Deutschlandsberg Castle is a castle in Styria, Austria, which can be seen from far away because it is built on a rocky elevation. Due to its height, you have a panoramic view of Deutschlandsberg and its green atmosphere.
The Holy Roman Emperor Otto I donated today’s Deutschlandsberg region to the Archbishop of Salzburg in the 10th century. In the 12th century a stone tower was built here. Then a great fire broke out and in the 14th century the tower was repaired and a fortress was built around it. In the 16th century, the Ottoman army attacked this castle as well as many other parts of Austria, causing great damage. Today, some parts of the castle are used as a museum, while others are used as hotels and restaurants.
When you climb up to the castle, you will see that this place has a rugged landscape. These lands have a history of 6500 years. Clay pots, jewelry and ancient weapons have been found in the region. Iron Age tombs and Roman ruins in the Sulm Valley reveal the active life in this region. The finds found in the region are exhibited chronologically in a museum inside the castle. You can see both archaeological artifacts and items used by the emperors.
What are the entrance fee and visiting hours of Deutschlandsberg Castle?
The entrance fee is 9€ for adults. It is open every day of the week except Monday between 10:00 – 18:00.
Where is Deutschlandsberg Castle and how to get there?
Deutschlandsberg Castle is located in the Austrian state of Styria. While traveling in Austria, we wanted to stop by because it was on the way from Klagenfurt to Graz. Even though the castle was closed until we reached the castle, as you can see from the photos, the outside of the castle can be watched very well. If you are going to the castle by private car, there is a huge parking lot in front of the entrance gate of the castle.

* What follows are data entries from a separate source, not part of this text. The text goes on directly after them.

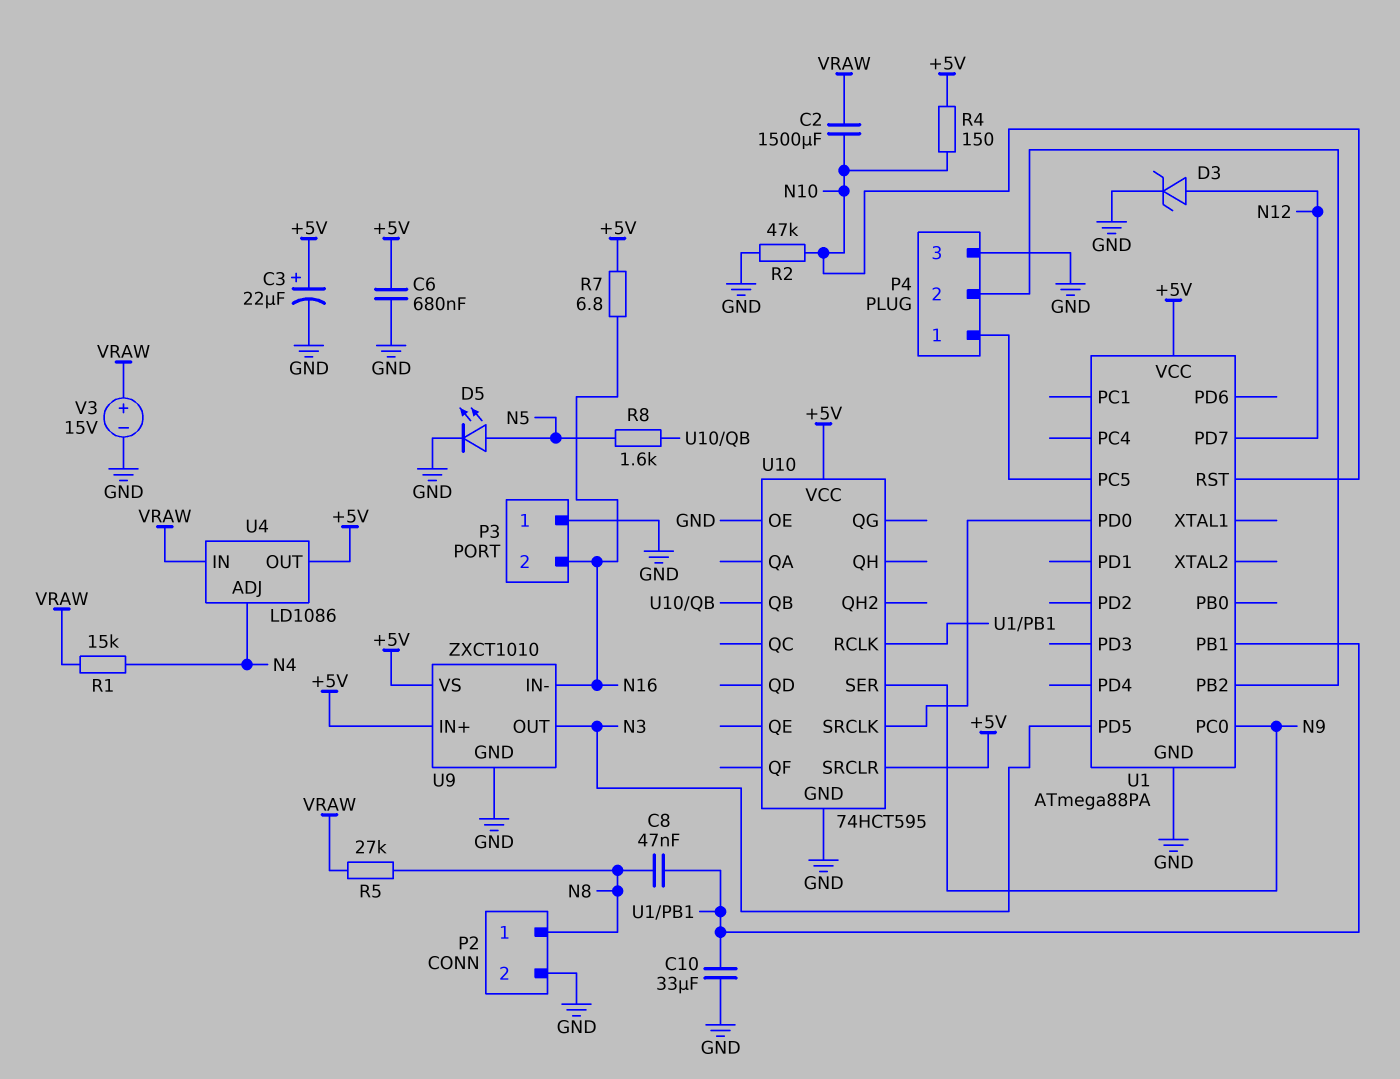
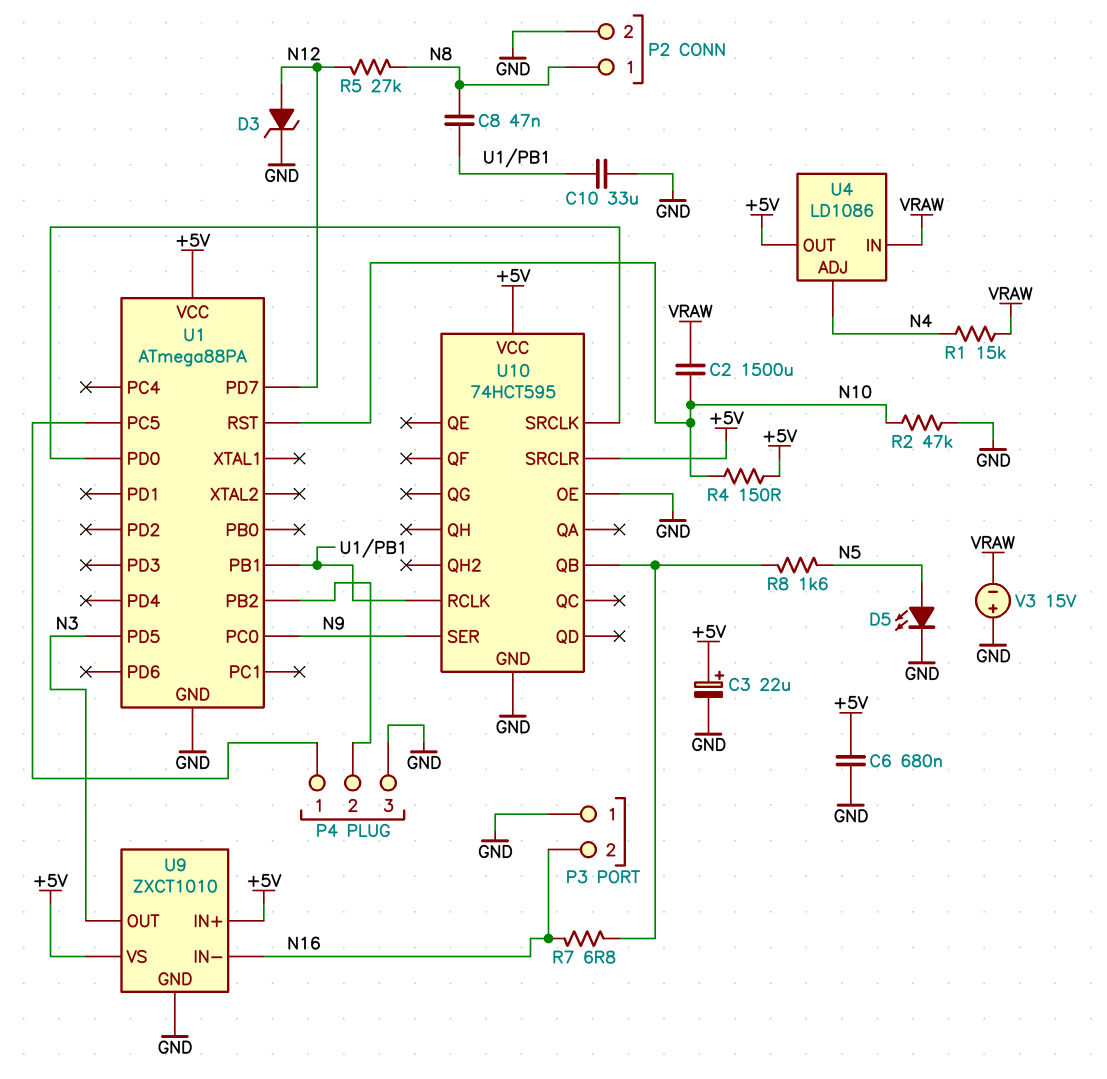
R5: 27k (N8, VRAW) -> 27k (N8, N12)
R7: 6.8 (+5V, N16) -> 6.8 (N16, U10/QB)
V3: 15V (plus VRAW, minus GND) -> 15V (plus GND, minus VRAW)

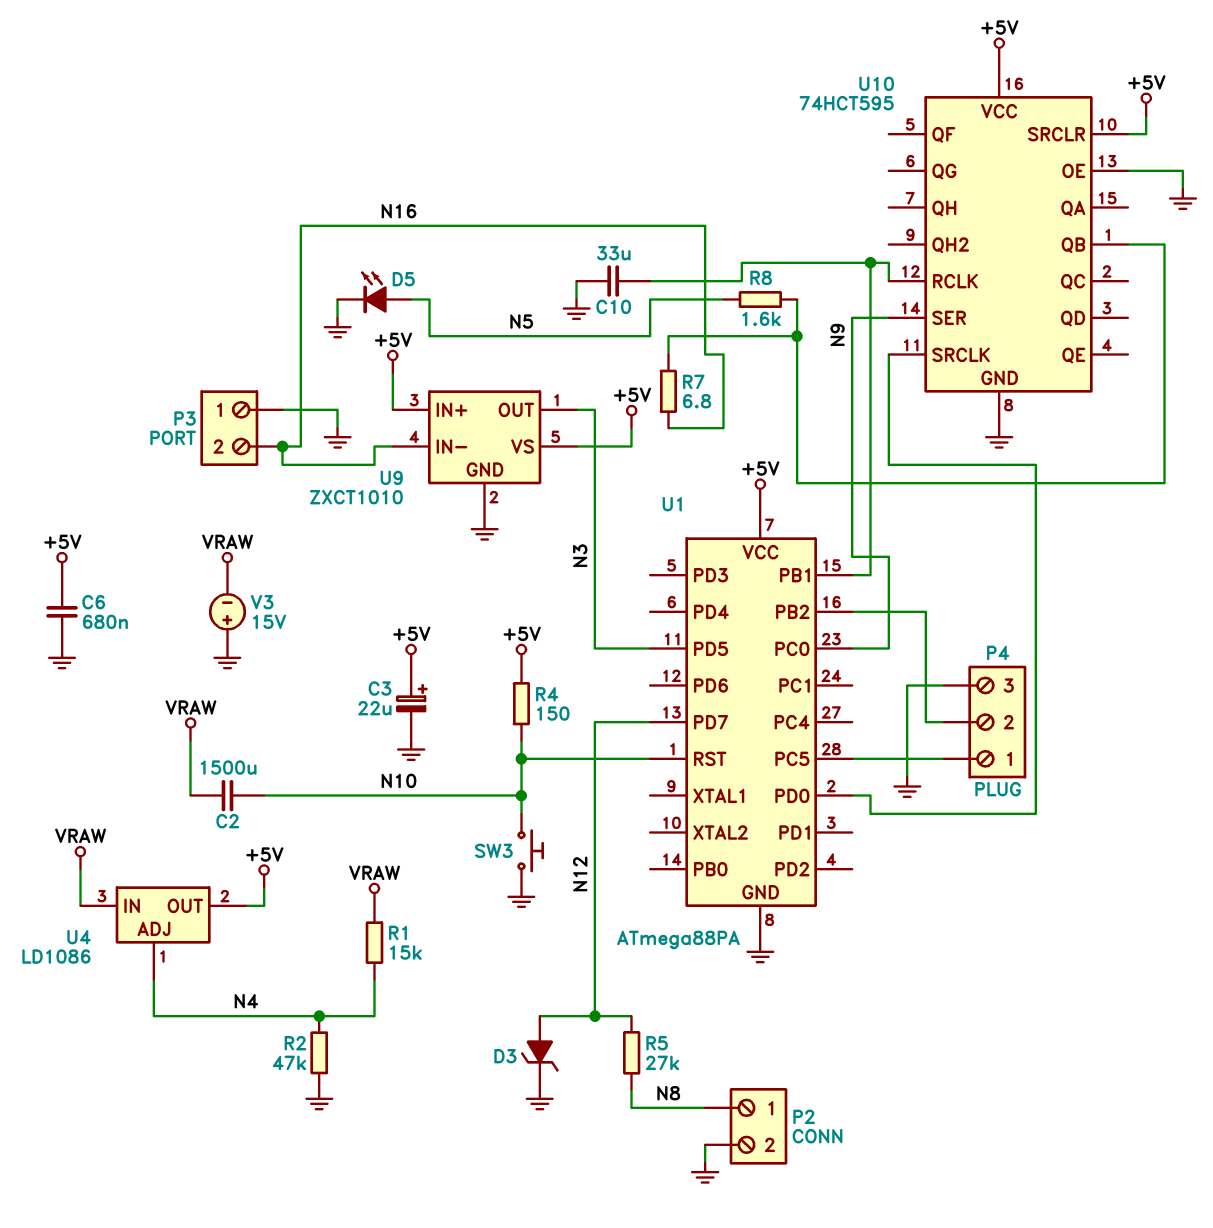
C8: 47nF (N8, U1/PB1) -> none
R2: 47k (GND, N10) -> 47k (GND, N4)
SW3: none -> button (GND, N10)

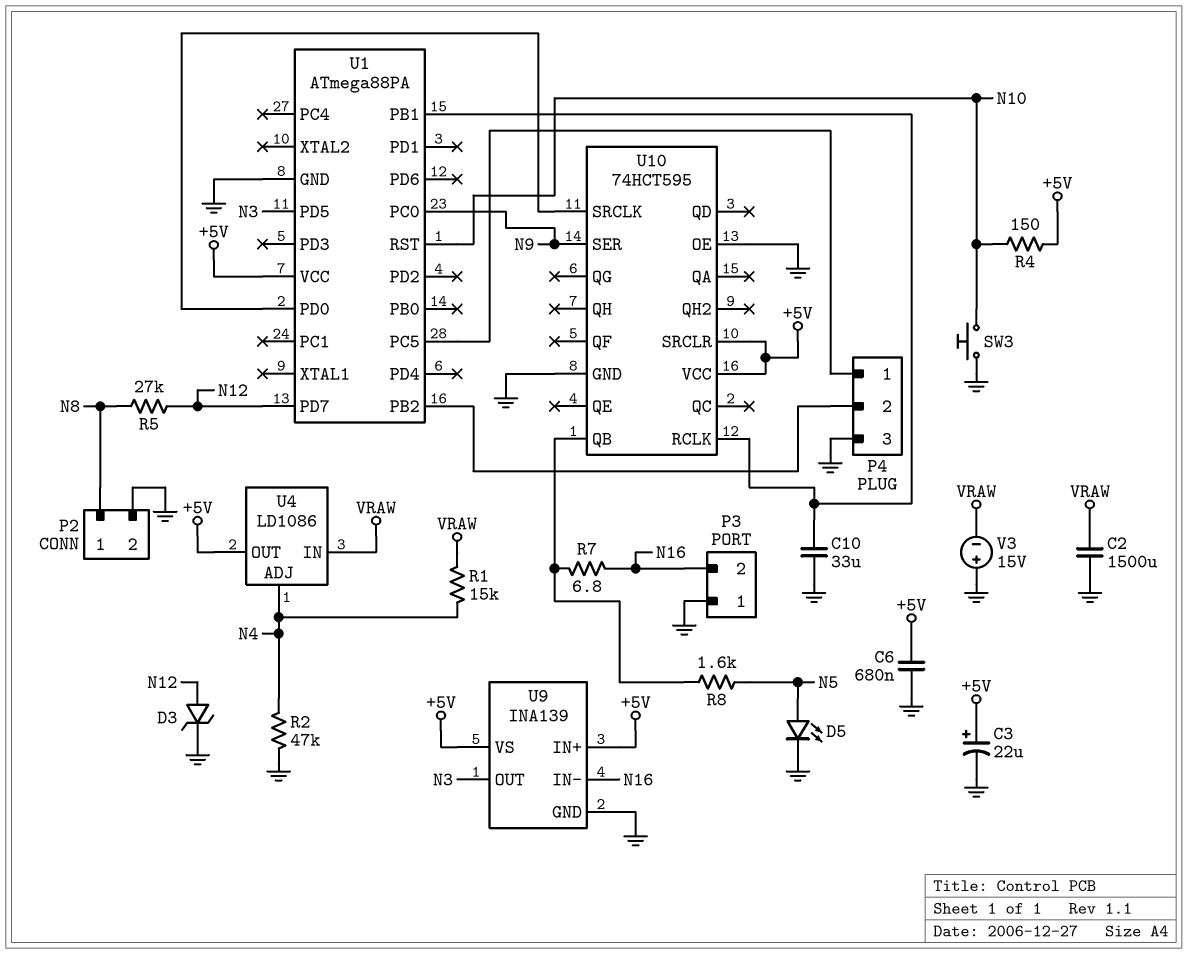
C2: 1500uF (N10, VRAW) -> 1500uF (GND, VRAW)
U9: ZXCT1010 -> INA139

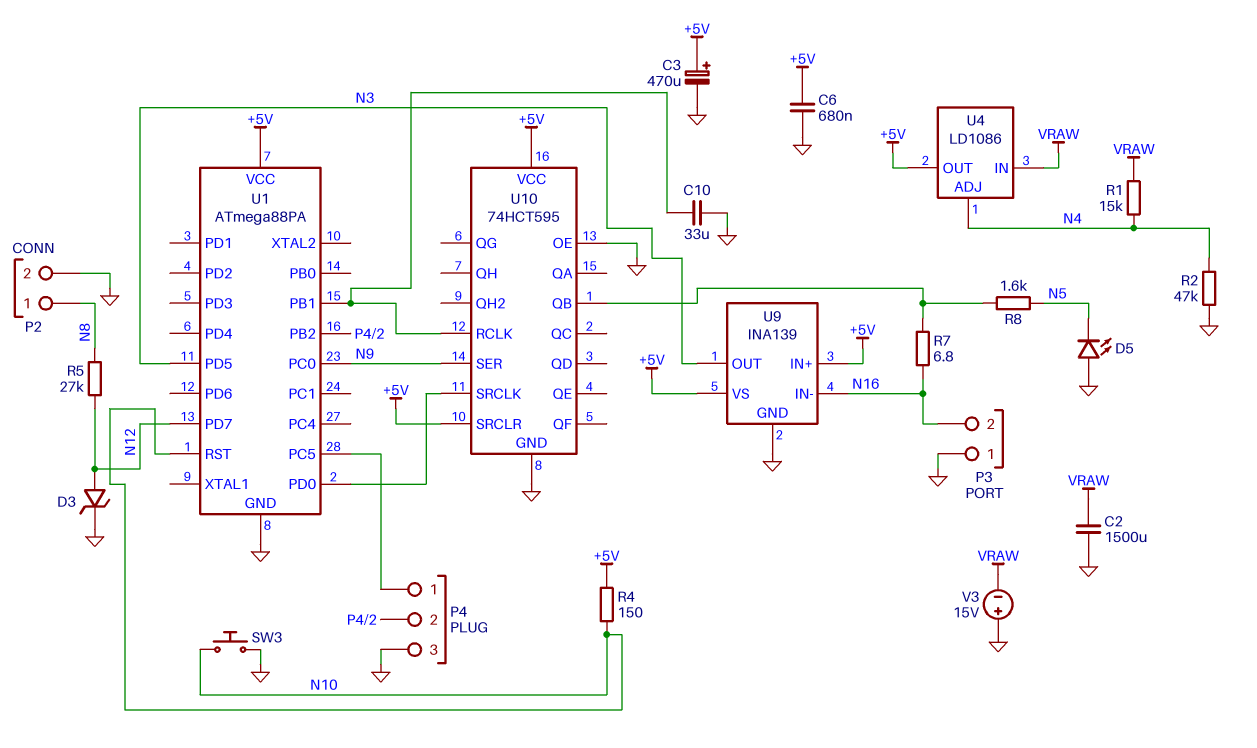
C3: 22uF (plus +5V, minus GND) -> 470uF (plus +5V, minus GND)
D5: LED (A N5, K GND) -> LED (A GND, K N5)

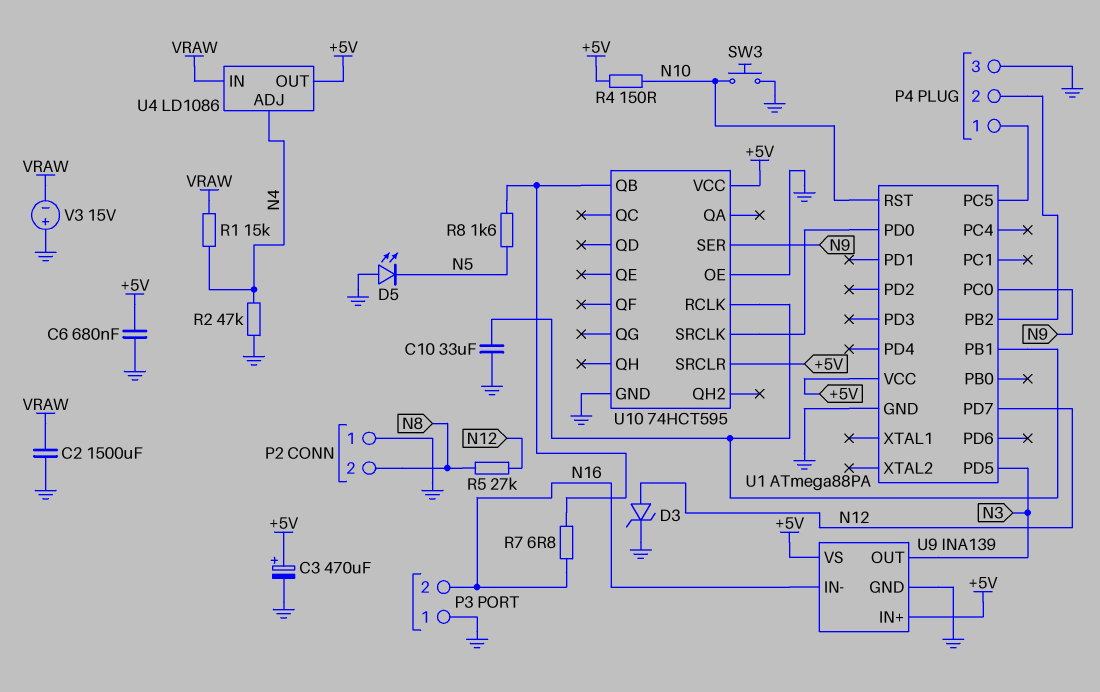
P2 pin 1: N8 -> GND
P2 pin 2: GND -> N8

You can get here by train from Graz Hbf or by bus from Graz Griesplatz, but the train takes 1 hour and the bus takes about 2 hours. When you get off at Deutschlandsberg, you can reach the castle after a half-hour walk.
In the parking lot of the castle, there is a path leading to the forest behind. We followed this trail for a while, but it was getting dark so we didn’t get very far. With small waterfalls, wooden bridges and a trekking trail, it is a good choice on a hot Austrian day. It is possible to dip your feet and even your body in the cold water, but if you wear good walking shoes you will be wary of the slippery stones. You can also enter this hiking route from the opposite direction. Klause Deutschlandsberger is located by the river, before the castle. You can leave your car in the parking lots nearby.